I Replaced My Desktop Tower With a Box the Size of a Book
My old desktop took up half my desk. The tower was massive, the fans were loud, and honestly? I was using maybe ten percent of what it could do. I didn't need a powerhouse — I needed something that got out of my way and let me work.
That's when I started looking at mini PCs. After a few weeks with the Leaderhub LP5C, I can say this: I'm not going back to a big tower.
The Setup Was Embarrassingly Easy
I expected compromises. Maybe slower boot times, some weird driver issue, or a proprietary cable I'd have to hunt down on Amazon. None of that happened.
I plugged in two monitors, a keyboard and mouse, and turned it on. Windows 11 Pro greeted me, already activated, ready to go. I was in my desktop in about two minutes.
The LP5C itself is about the size of a hardcover book — 137 by 126 by 47 millimeters. It sits next to my monitor stand and I barely notice it's there. No fan noise, no heat radiating from the side. It just does its job quietly.
What It Handles Well
My typical workday looks like this: a dozen browser tabs, Slack with a few workspaces, VS Code with a couple of projects open, a handful of terminal windows, and Spotify running in the background. On my old machine, that combo was enough to make the fans spin up and everything start feeling sluggish.
The LP5C handles it without breaking a sweat. The i5-12450HX has 8 cores and 12 threads, paired with 16GB of dual-channel DDR4 RAM. It won't win any benchmark wars against a $3000 workstation, but for daily work — development, office productivity, design — it's more than sufficient. I've even done some light Photoshop work and basic video cutting. Not blazing fast, but perfectly usable.
The dual HDMI ports are the feature I didn't know I needed. Two 4K monitors at 60Hz, no dongles, no adapters, no fiddling with display settings. Plug and play, done.
What Surprised Me
Three things stood out during my time with it.
First, the storage is genuinely flexible. Two M.2 slots — one of them Gen4 — plus a 2.5-inch SATA bay. I had an old SSD lying around, popped it in, and the system detected it immediately. No configuration needed.
Second, WiFi 6 makes a real difference.
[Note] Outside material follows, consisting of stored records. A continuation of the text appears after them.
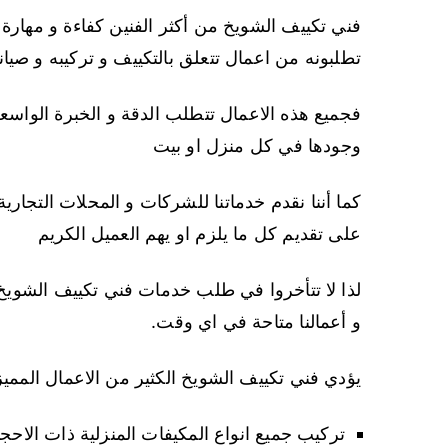
فني تكييف الشويخ من أكثر الفنين كفاءة و مهارة
تطلبونه من اعمال تتعلق بالتكييف و تركيبه و صيان
فجميع هذه الاعمال تتطلب الدقة و الخبرة الواسعة
وجودها في كل منزل او بيت
كما أننا نقدم خدماتنا للشركات و المحلات التجاري
على تقديم كل ما يلزم او يهم العميل الكريم
لذا لا تتأخروا في طلب خدمات فني تكييف الشويخ 
و أعمالنا متاحة في اي وقت.
يؤدي فني تكييف الشويخ الكثير من الاعمال الممي
تركيب جميع انواع المكيفات المنزلية ذات الاحج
My desk is in a room far from the router, and my old desktop's WiFi card would drop connection during calls. The LP5C holds a stable signal without issue.
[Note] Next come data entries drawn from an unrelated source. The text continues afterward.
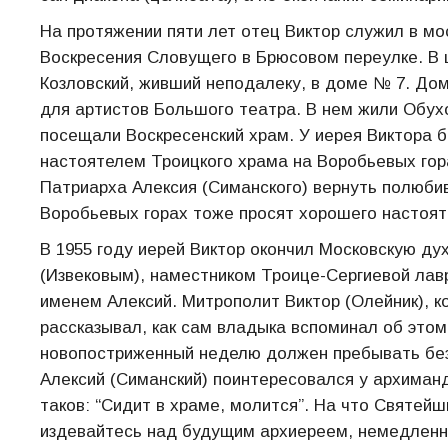
На протяжении пяти лет отец Виктор служил в мо
Воскресения Словущего в Брюсовом переулке. В 
Козловский, живший неподалеку, в доме № 7. Дом
для артистов Большого театра. В нем жили Обух
посещали Воскресенский храм. У иерея Виктора бы
настоятелем Троицкого храма на Воробьевых гора
Патриарха Алексия (Симанского) вернуть полюби
Воробьевых горах тоже просят хорошего настоят
В 1955 году иерей Виктор окончил Московскую д
(Извековым), наместником Троице-Сергиевой лав
именем Алексий. Митрополит Виктор (Олейник), 
рассказывал, как сам владыка вспоминал об это
новопостриженный неделю должен пребывать без
Алексий (Симанский) поинтересовался у архиман
таков: “Сидит в храме, молится”. На что Святейш
издевайтесь над будущим архиереем, немедленн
Third, the power draw. My old tower pulled 200-plus watts at idle. The LP5C uses 28 watts under full load. That's not a small difference — it's an order of magnitude less. My electricity bill is going to notice, and the lack of heat in my office is a welcome change during summer.
Who It's For
If your daily work is browser-based, office productivity, software development, or light creative work — and you don't need a dedicated GPU — this machine is worth considering. It's small enough to travel with, powerful enough to work on, and quiet enough to keep in a shared space or bedroom.
If you're rendering 3D scenes or cutting 8K video all day, this isn't the right machine. The LP5C knows what it is: a capable, quiet, efficient computer for the kind of work most of us actually do.
Bottom Line
I went from a tower that felt like a piece of furniture to a computer I can slip into my bag. The LP5C isn't for everyone, but for the work most people do every day, it's more than enough.
Sometimes the best upgrade is realizing you didn't need as much computer as you thought.